Hoje vivemos num mundo onde é real a defesa de «um exercício da liberdade sem limites», onde real é a “bandalheira” ao nível da moral e dos comportamentos. Onde real é a vida com base em “valores”, que são fluidos, que são viscosos, que são degradantes, e que são os principais responsáveis por uma vida da qual todos nos queixamos e com a qual todos sofremos. Onde real é a negação das Virtudes em que sempre vivemos e que foram, são e sempre serão a única sustentação válida da Sociedade em que desejamos voltar a viver: uma Sociedade onde a Pessoa Humana seja valorizada, num contexto de Tradição, de Respeito, de Ordem.

A actual situação que se vive em Portugal e em quase todo o Ocidente chama à atenção para a urgência da retoma de «um quadro civilizacional de valores culturais [e morais] que possa constituir o pano de fundo a proporcionar aos católicos e a toda a sociedade um juízo dos factos e das situações, na perspectiva da doutrina da Igreja sobre a pessoa humana e sobre a sociedade» e a recusa do relativismo moral reinante, o qual impede que subsista «um padrão ético de valores, que, num quadro cultural, defina um projecto e um ideal», e que nega a validade de um homogéneo padrão colectivo de comportamento que sirva de referencial não só para o comportamento individual do ser moral que é o Homem, mas também (e muito mais grave) que sirva como «inspiração para as Leis e o sentido global da vida individual e comunitária». São evidentes (e recentemente denunciados pela Conferência Episcopal Portuguesa), «na sociedade portuguesa [e Ocidental], um conjunto de factos e de fenómenos que [devem ser considerados] sintomas preocupantes de uma alteração cultural que anuncia uma crise de civilização». A mesma nota pastoral denuncia a existência, na sociedade portuguesa (e Ocidental), de «manifestações da defesa do exercício da liberdade, sem exigência da respectiva responsabilidade». A liberdade sexual é, hoje, um tabu, onde ninguém ousa tocar, mesmo numa perspectiva envolvente e global de educação para a responsabilidade.

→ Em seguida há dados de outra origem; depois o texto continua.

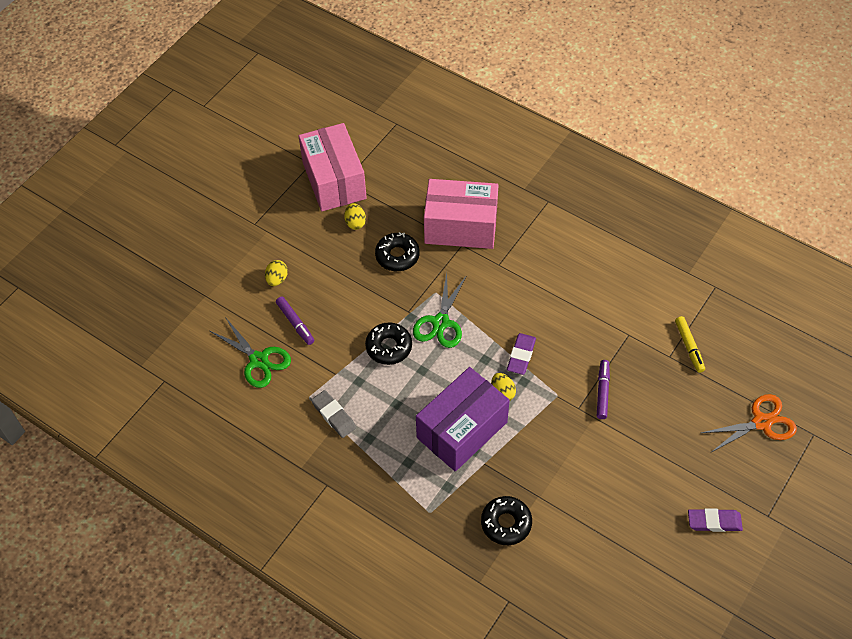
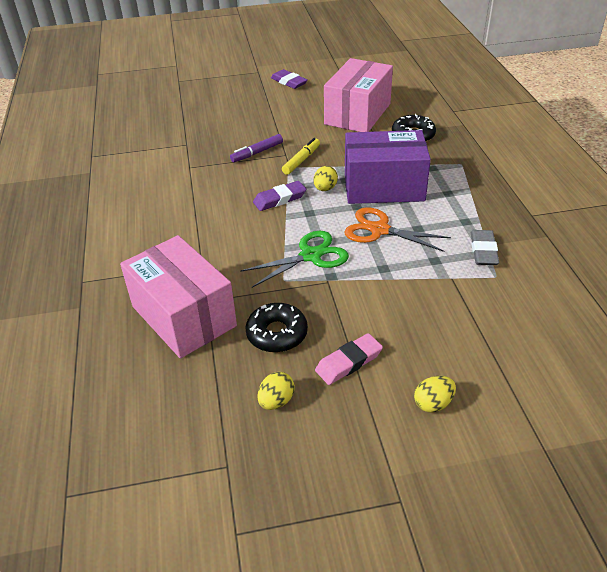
camera: 135 degrees left, 15 degrees down
green scissors [210,317,291,388] -> none
purple marker [276,297,314,345] -> none
pink box [299,123,367,211] -> pink box moved to [324,58,393,132]
black donut [365,322,412,365] -> none
yellow marker [675,316,705,373] -> yellow marker moved to [282,138,320,175]
orange scissors [701,394,797,453] -> orange scissors moved to [344,207,451,252]
none -> pink eraser [315,333,383,385]

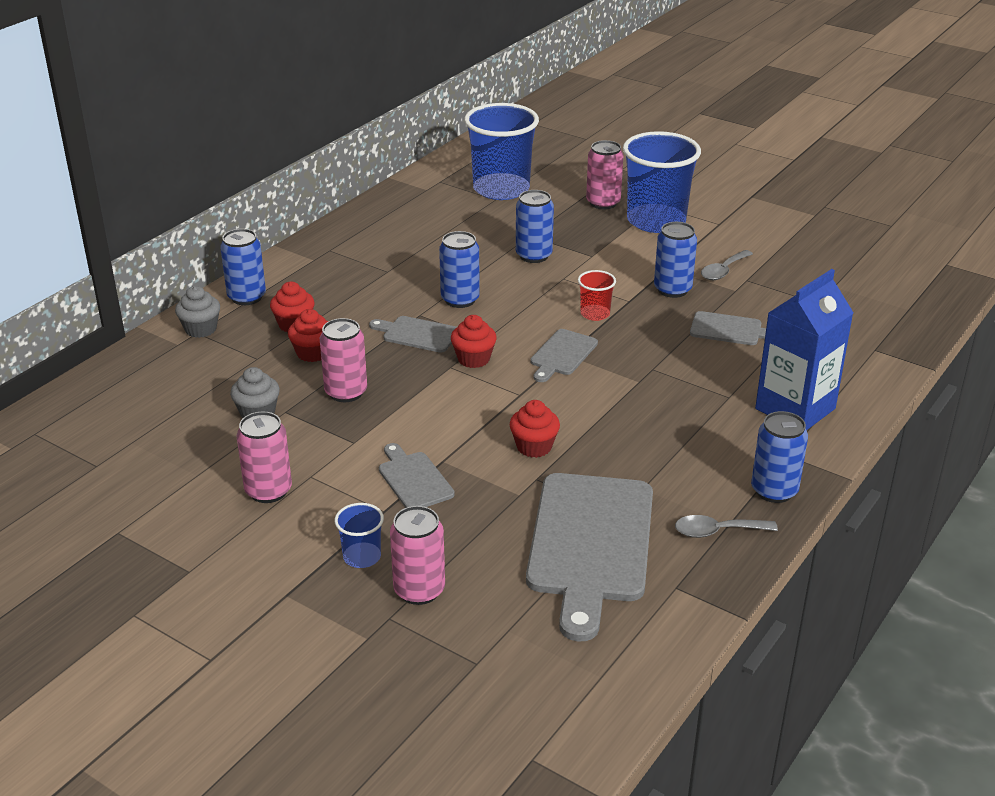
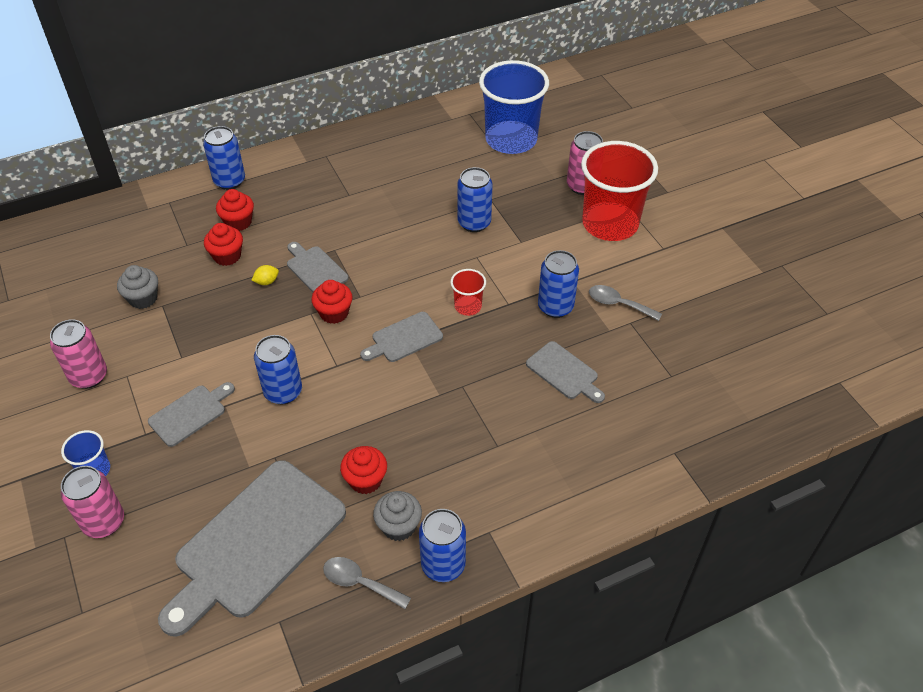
camera: 30 degrees right, 15 degrees up
grey cupcake [175,286,220,338] -> grey cupcake moved to [373,491,422,541]
pink can [320,318,367,402] -> none
grey cutting board [379,443,455,508] -> grey cutting board turned 45 degrees clockwise [148,382,235,447]
blue can [439,231,480,308] -> blue can moved to [254,335,302,404]
red cupcake [510,400,560,458] -> red cupcake moved to [340,446,387,494]
blue cup [623,131,701,233] -> red cup [581,141,658,241]
grey spoon [701,250,753,280] -> grey spoon turned 45 degrees clockwise [589,285,662,321]
blue carton [755,269,854,430] -> none
none -> yellow lemon [251,265,279,285]

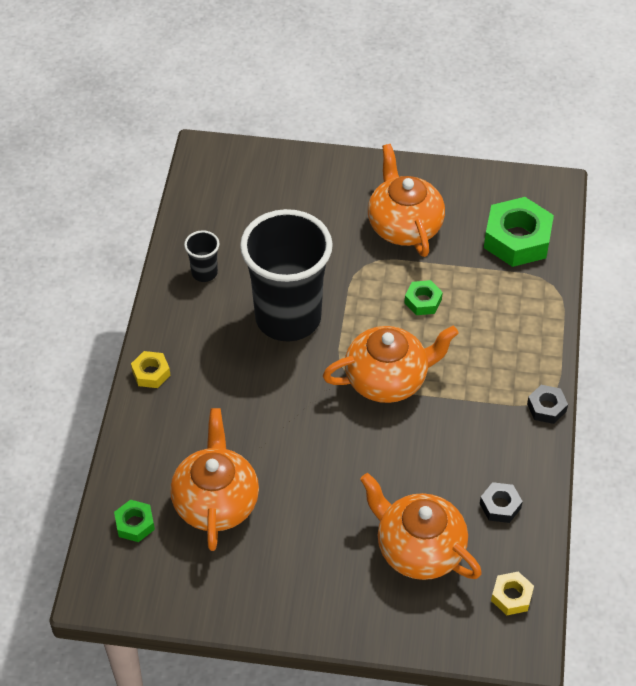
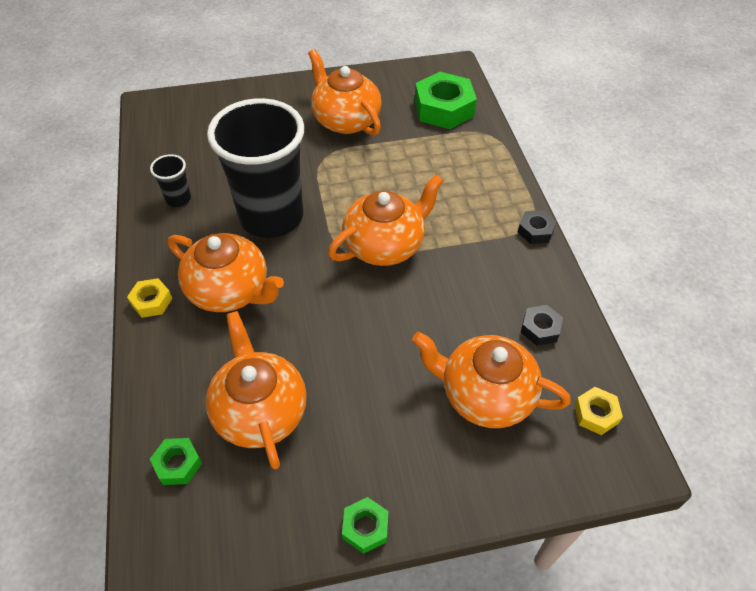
camera: 20 degrees left, 0 degrees up
green nut [405,280,443,315] -> green nut moved to [342,497,389,554]
none -> orange teapot [168,233,284,312]

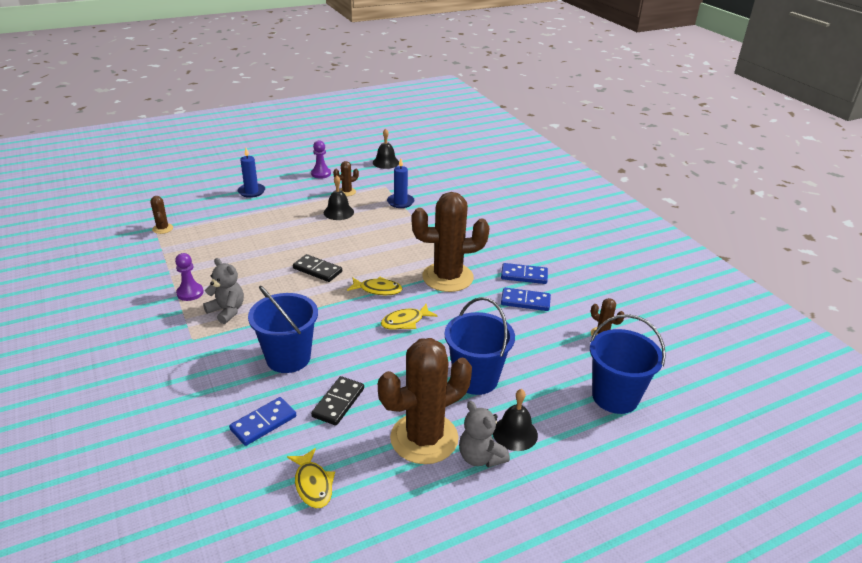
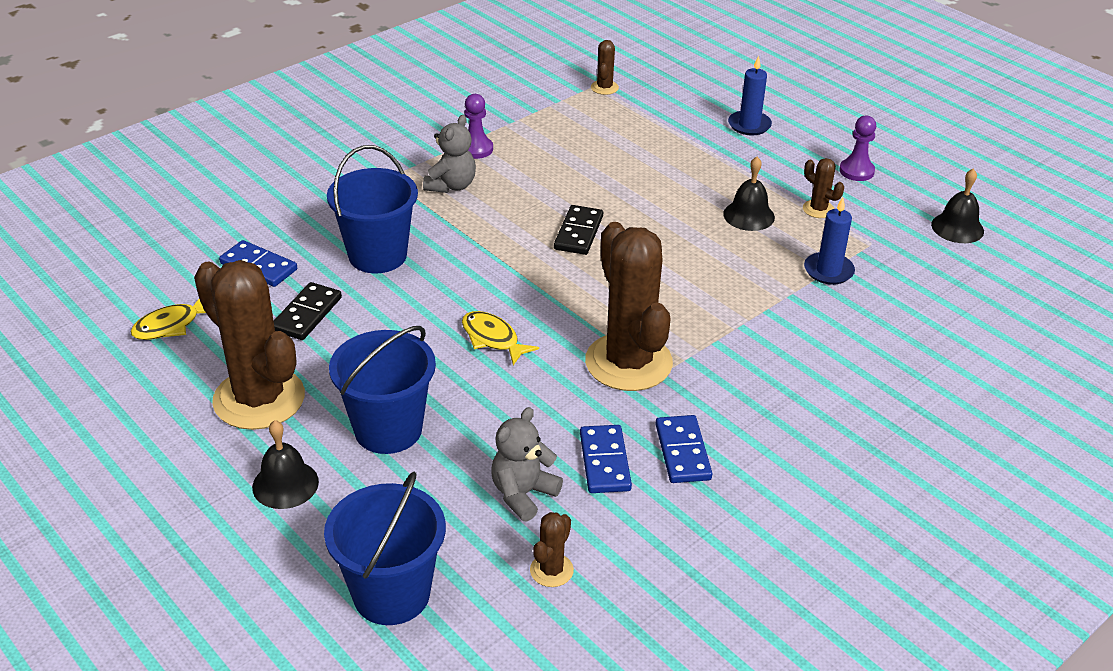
camera: 75 degrees right, 5 degrees up
brown cactus [150,196,173,234] -> brown cactus turned 45 degrees counterclockwise [591,40,619,95]
black domino [311,376,364,426] -> black domino turned 75 degrees counterclockwise [274,282,342,340]
yellow fish [347,277,403,295] -> none
grey teddy bear [459,401,510,468] -> grey teddy bear moved to [491,407,563,521]

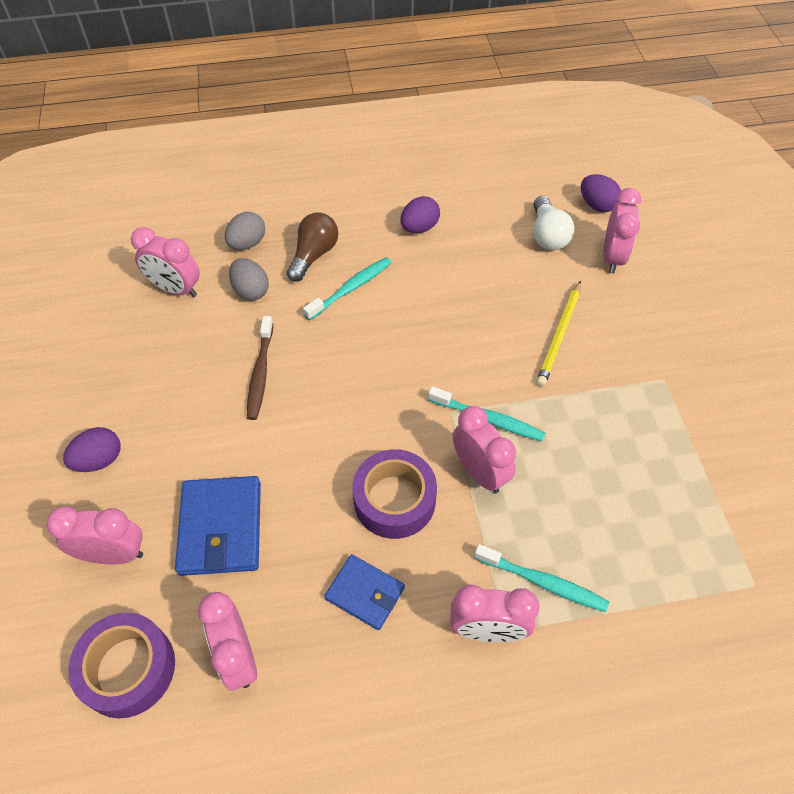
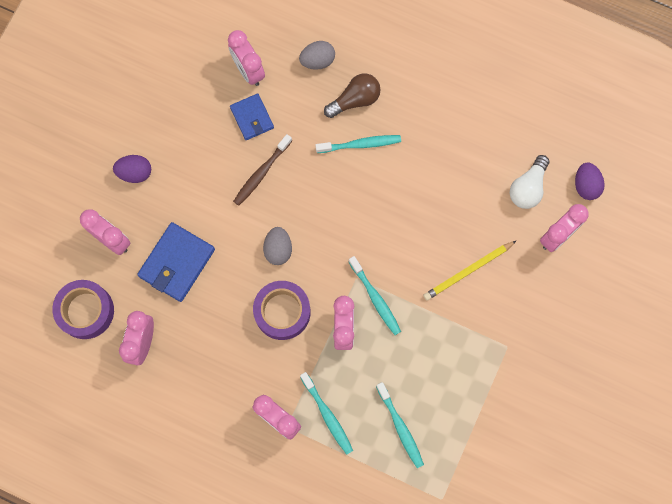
camera: 35 degrees right, 20 degrees up
grey egg [229,258,269,300] -> grey egg moved to [263,227,292,265]
blue wallet [325,554,405,630] -> blue wallet moved to [230,93,274,140]
purple egg [401,196,440,233] -> none
none -> turquoise toothbrush [376,382,424,468]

E apesar dos problemas sociais e humanos decorrentes e adjacentes como as doenças sexualmente transmissíveis, o crescente aumento de adolescentes que engravidam, o aborto, «as soluções protagonizadas pela legislação procuram precaver ou remediar os efeitos, sem tocar na questão de fundo, que seria a promoção de uma sexualidade generosa e responsável. Universaliza-se o preservativo, facilita-se o acesso à chamada pílula do dia seguinte, criam-se salas de injecção assistida para os toxicodependentes, trocam-se gratuitamente seringas, e, nas campanhas de promoção ou dos prémios justificativos das leis, nunca se diz uma palavra que vá na linha de sugerir uma responsabilidade no exercício da liberdade». É importante referir que «admitir a irresponsabilidade num aspecto da vida, significa comprometer toda a educação para a responsabilidade. Como queremos, então, promover a responsabilidade pessoal e colectiva, na economia, nas obrigações fiscais, na fidelidade aos deveres profissionais, na circulação rodoviária e no respeito pelos bens que são da comunidade»? A política tem de «assentar num projecto de valores a promover e a defender. Deveria ser esse projecto cultural a definir as propostas políticas da sociedade a apresentar aos portugueses para a sua escolha democrática».